God wants us to be fruitful Christians, and we know what are the fruits of the Spirit, again: love, joy, peace, patience, kindness, goodness, faithfulness, gentleness, self-control. This is actually a description of Christ. All these fruits are attributes of Christ. So if you want to be fruitful, as God wants you to be, abide in Christ by His Word and Supper. Abide in Christ by daily returning to your Baptism in repentance and faith. Abide in Christ, and you will love one another, producing the fruit of good works. It is the gift of God. It is God’s Spirit, active in you, flowing to you and through you through Christ, the Vine.
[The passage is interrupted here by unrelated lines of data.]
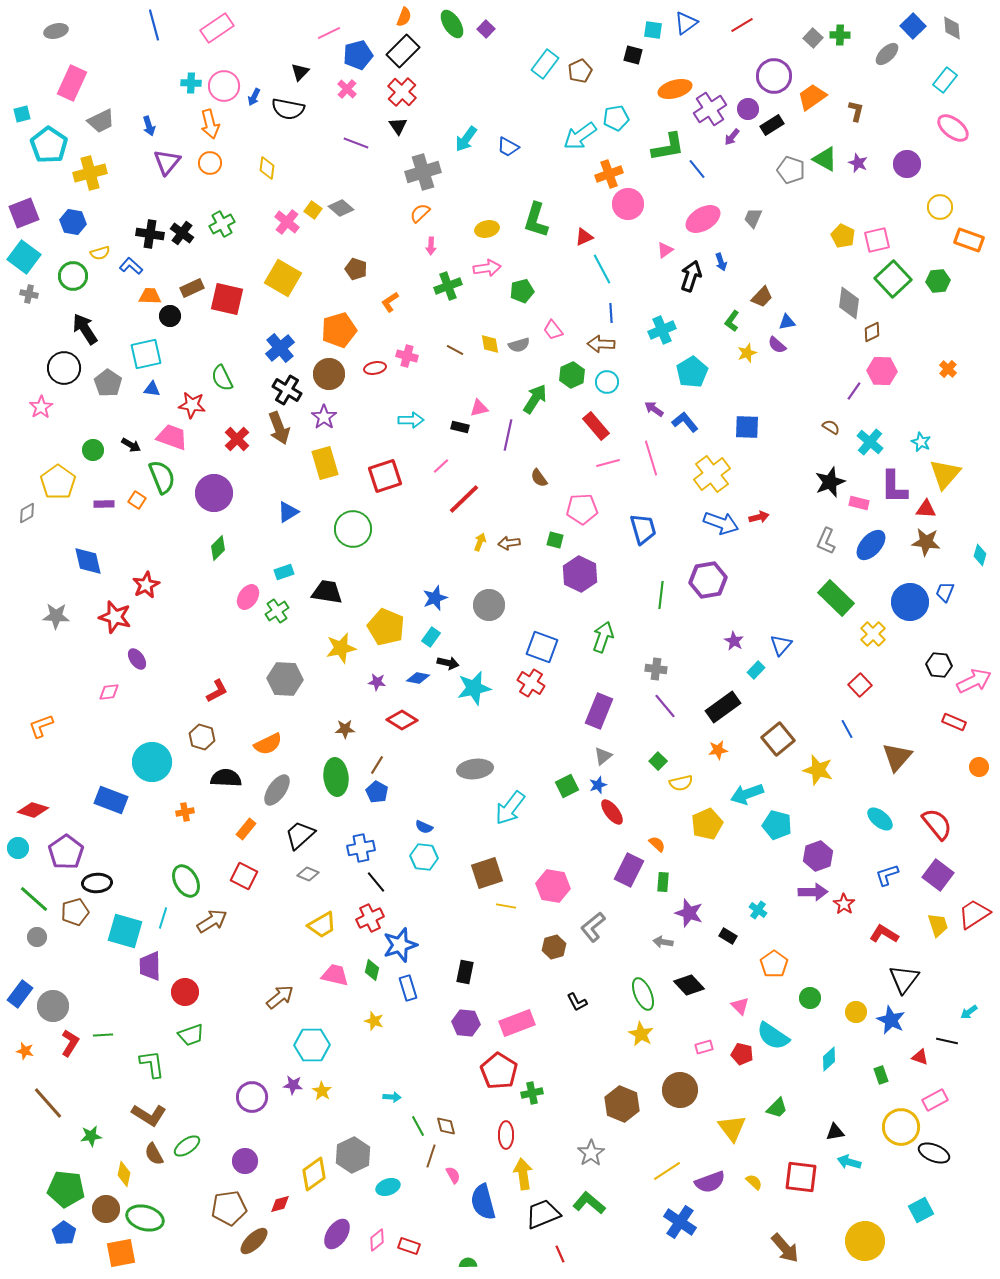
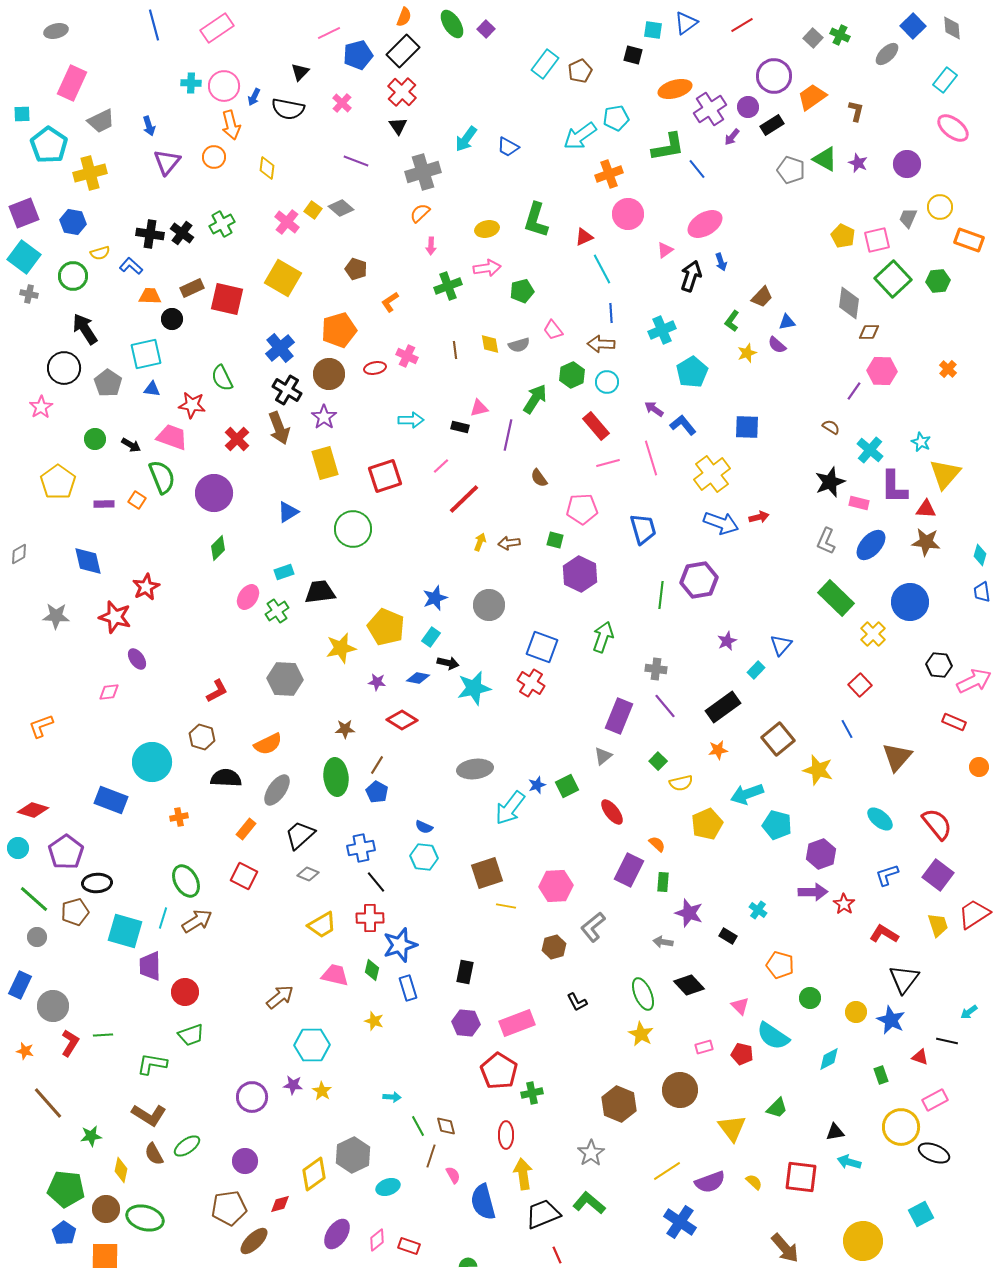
green cross at (840, 35): rotated 24 degrees clockwise
pink cross at (347, 89): moved 5 px left, 14 px down
purple circle at (748, 109): moved 2 px up
cyan square at (22, 114): rotated 12 degrees clockwise
orange arrow at (210, 124): moved 21 px right, 1 px down
purple line at (356, 143): moved 18 px down
orange circle at (210, 163): moved 4 px right, 6 px up
pink circle at (628, 204): moved 10 px down
gray trapezoid at (753, 218): moved 155 px right
pink ellipse at (703, 219): moved 2 px right, 5 px down
black circle at (170, 316): moved 2 px right, 3 px down
brown diamond at (872, 332): moved 3 px left; rotated 25 degrees clockwise
brown line at (455, 350): rotated 54 degrees clockwise
pink cross at (407, 356): rotated 10 degrees clockwise
blue L-shape at (685, 422): moved 2 px left, 3 px down
cyan cross at (870, 442): moved 8 px down
green circle at (93, 450): moved 2 px right, 11 px up
gray diamond at (27, 513): moved 8 px left, 41 px down
purple hexagon at (708, 580): moved 9 px left
red star at (146, 585): moved 2 px down
black trapezoid at (327, 592): moved 7 px left; rotated 16 degrees counterclockwise
blue trapezoid at (945, 592): moved 37 px right; rotated 30 degrees counterclockwise
purple star at (734, 641): moved 7 px left; rotated 18 degrees clockwise
purple rectangle at (599, 711): moved 20 px right, 5 px down
blue star at (598, 785): moved 61 px left
orange cross at (185, 812): moved 6 px left, 5 px down
purple hexagon at (818, 856): moved 3 px right, 2 px up
pink hexagon at (553, 886): moved 3 px right; rotated 12 degrees counterclockwise
red cross at (370, 918): rotated 24 degrees clockwise
brown arrow at (212, 921): moved 15 px left
orange pentagon at (774, 964): moved 6 px right, 1 px down; rotated 20 degrees counterclockwise
blue rectangle at (20, 994): moved 9 px up; rotated 12 degrees counterclockwise
cyan diamond at (829, 1059): rotated 15 degrees clockwise
green L-shape at (152, 1064): rotated 72 degrees counterclockwise
brown hexagon at (622, 1104): moved 3 px left
yellow diamond at (124, 1174): moved 3 px left, 4 px up
cyan square at (921, 1210): moved 4 px down
yellow circle at (865, 1241): moved 2 px left
orange square at (121, 1253): moved 16 px left, 3 px down; rotated 12 degrees clockwise
red line at (560, 1254): moved 3 px left, 1 px down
Apart from Christ, you can do nothing. But in Christ, you will bear much fruit. It is His promise. And He is faithful. He will surely do it. For He is risen! He is risen, indeed! Alleluia! In the Name of the Father, and of the Son (+), and of the Holy Spirit. Amen.

[1] "Preface," Commentary on Romans, Trans. J. Theodore Mueller (Grand Rapids: Zondervan/Kregel, 1954/1976) p. xvii.